Written By: Lenorae Atter, Attorney at Law
The reason this issue has arisen in 2012 is due to a recent appellate case, Gulledge v. Gulludge, 2D11-472 (Fla. 2nd DCA February 29, 2012). In this case, the couple was married for 30 years (long-term under Florida Statute 61.08) and the Wife was the primary breadwinner making approximately $60,000 per year. The Husband did not make more than $15,000 per year during the course of the marriage and at the time of divorce was making $9,000. The Husband also had a GED and a history of taking care of the children and doing the homemaking. In the divorce, the Husband was fairly and accurately requesting to receive permanent alimony (as available through Florida Statute if he can also show a need). The parties did not settle their case at mediation, so the case went for the judge to ultimately decide. The judge listened to the testimony and evidence and ruled in favor of the Wife finding that that Husband did not have a need for alimony and that he was underemployed.
The trial court’s decision was appealed and the appellate court reversed or overturned the trial court’s decision. The appellate court ruled that the Husband had demonstrated a need for alimony, but also agreed with the trial court, that he was under employed. However, no ruling by either the trial court or appellate court stated what the Husband should be earning with his GED and 30-year work history (e.g. minimal work with homecare and child keeping). The appellate court basically said that there was a need for the Husband to have alimony and that at least $1 of permanent alimony should be awarded in case the Husband could not find gainful employment, then he could have it modified.
Normally, in a divorce case of alimony, the parties present evidence to the court to demonstrate the alimony requesting party’s need for alimony and the perspective paying party’s inability to pay alimony. The court has to determine which expenses are legitimate and what fairly puts the parties in the right situation once the divorce is over. One of the things that be done to defeat alimony or permanent alimony is to show the educational background of the requesting party and his/her ability to work and what type of employment would be comparable to his/her skill set. In this case, the court did not make a ruling on these factors and the decisions seem to be based more on gender bias than on facts.
The question becomes if this can be applied to men requesting alimony, then why can men not use this case to defeat having to pay alimony to the Wife? Florida divorce laws, at some point, need to be overhauled so that such decisions cannot be so ambiguous for those going through a divorce.

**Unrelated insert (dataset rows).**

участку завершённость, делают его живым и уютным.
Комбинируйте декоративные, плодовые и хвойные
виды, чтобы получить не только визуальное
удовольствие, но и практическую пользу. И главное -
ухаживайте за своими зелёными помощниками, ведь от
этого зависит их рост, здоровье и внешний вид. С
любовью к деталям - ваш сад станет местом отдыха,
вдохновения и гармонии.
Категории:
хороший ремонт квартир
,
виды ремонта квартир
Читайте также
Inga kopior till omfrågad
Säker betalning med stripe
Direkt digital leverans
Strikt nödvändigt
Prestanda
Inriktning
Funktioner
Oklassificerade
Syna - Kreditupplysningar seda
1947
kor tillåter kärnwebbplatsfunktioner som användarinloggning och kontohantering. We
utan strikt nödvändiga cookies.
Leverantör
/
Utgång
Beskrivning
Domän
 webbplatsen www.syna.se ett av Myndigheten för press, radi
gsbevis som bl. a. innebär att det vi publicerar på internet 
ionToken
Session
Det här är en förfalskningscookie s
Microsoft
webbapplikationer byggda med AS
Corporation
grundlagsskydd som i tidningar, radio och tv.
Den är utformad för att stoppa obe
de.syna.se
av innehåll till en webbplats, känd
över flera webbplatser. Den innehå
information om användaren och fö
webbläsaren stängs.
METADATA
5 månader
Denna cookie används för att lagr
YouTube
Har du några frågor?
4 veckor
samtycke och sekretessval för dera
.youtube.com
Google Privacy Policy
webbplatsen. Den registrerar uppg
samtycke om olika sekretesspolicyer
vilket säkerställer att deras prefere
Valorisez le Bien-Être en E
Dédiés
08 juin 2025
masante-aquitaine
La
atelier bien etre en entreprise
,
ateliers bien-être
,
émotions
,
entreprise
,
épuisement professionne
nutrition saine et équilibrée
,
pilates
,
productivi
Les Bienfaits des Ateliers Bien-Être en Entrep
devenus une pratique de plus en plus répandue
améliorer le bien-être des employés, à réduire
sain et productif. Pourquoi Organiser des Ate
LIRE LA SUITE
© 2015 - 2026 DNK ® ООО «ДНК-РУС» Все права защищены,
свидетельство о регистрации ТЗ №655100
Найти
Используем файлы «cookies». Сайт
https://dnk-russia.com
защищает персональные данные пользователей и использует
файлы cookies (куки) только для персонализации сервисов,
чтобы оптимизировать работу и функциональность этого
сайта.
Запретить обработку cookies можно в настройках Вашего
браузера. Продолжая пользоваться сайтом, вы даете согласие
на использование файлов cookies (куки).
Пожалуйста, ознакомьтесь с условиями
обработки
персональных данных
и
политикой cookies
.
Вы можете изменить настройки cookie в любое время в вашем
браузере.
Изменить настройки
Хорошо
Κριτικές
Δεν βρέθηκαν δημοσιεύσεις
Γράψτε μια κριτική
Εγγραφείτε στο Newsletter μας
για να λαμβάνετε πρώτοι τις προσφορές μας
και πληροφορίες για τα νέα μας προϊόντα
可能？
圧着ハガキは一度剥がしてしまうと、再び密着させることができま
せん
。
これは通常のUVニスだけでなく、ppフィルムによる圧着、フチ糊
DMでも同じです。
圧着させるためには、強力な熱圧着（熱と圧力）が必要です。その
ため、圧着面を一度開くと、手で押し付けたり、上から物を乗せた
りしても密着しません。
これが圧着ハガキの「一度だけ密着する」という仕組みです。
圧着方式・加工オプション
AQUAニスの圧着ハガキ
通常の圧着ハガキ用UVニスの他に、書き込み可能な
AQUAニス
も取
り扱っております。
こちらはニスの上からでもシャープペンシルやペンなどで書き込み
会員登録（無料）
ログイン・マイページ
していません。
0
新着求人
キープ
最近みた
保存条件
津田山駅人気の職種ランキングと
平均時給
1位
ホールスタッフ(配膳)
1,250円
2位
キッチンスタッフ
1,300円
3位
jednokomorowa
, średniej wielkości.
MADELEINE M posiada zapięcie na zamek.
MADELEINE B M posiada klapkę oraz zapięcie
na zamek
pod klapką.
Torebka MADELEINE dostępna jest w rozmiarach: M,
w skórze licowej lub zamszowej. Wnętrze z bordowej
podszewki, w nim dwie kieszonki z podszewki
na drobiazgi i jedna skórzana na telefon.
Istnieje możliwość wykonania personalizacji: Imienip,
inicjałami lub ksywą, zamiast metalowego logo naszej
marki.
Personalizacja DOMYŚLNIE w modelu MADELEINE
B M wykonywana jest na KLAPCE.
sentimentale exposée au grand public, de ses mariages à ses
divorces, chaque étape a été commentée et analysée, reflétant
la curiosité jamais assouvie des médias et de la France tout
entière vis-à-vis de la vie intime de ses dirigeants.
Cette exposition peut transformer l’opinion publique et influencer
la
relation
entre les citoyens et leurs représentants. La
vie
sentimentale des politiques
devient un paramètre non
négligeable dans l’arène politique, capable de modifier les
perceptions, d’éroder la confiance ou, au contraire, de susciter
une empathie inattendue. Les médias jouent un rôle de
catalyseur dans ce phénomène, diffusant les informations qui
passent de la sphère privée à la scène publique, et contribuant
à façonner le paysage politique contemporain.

Regardless of gender, if you do not work full-time for 30-years, you contribute to the marriage by providing childcare, homemaking and the like, it should not matter what your gender is because Florida statutes already lay out the requirements for receiving alimony. The truth is that such matters may have to be heard by the Florida Supreme Court before we have a more definitive answer. However, in law, there is always and will always be a grey area and the lawyer and parties need to be prepared for the grey area since the court ultimately has the final decision.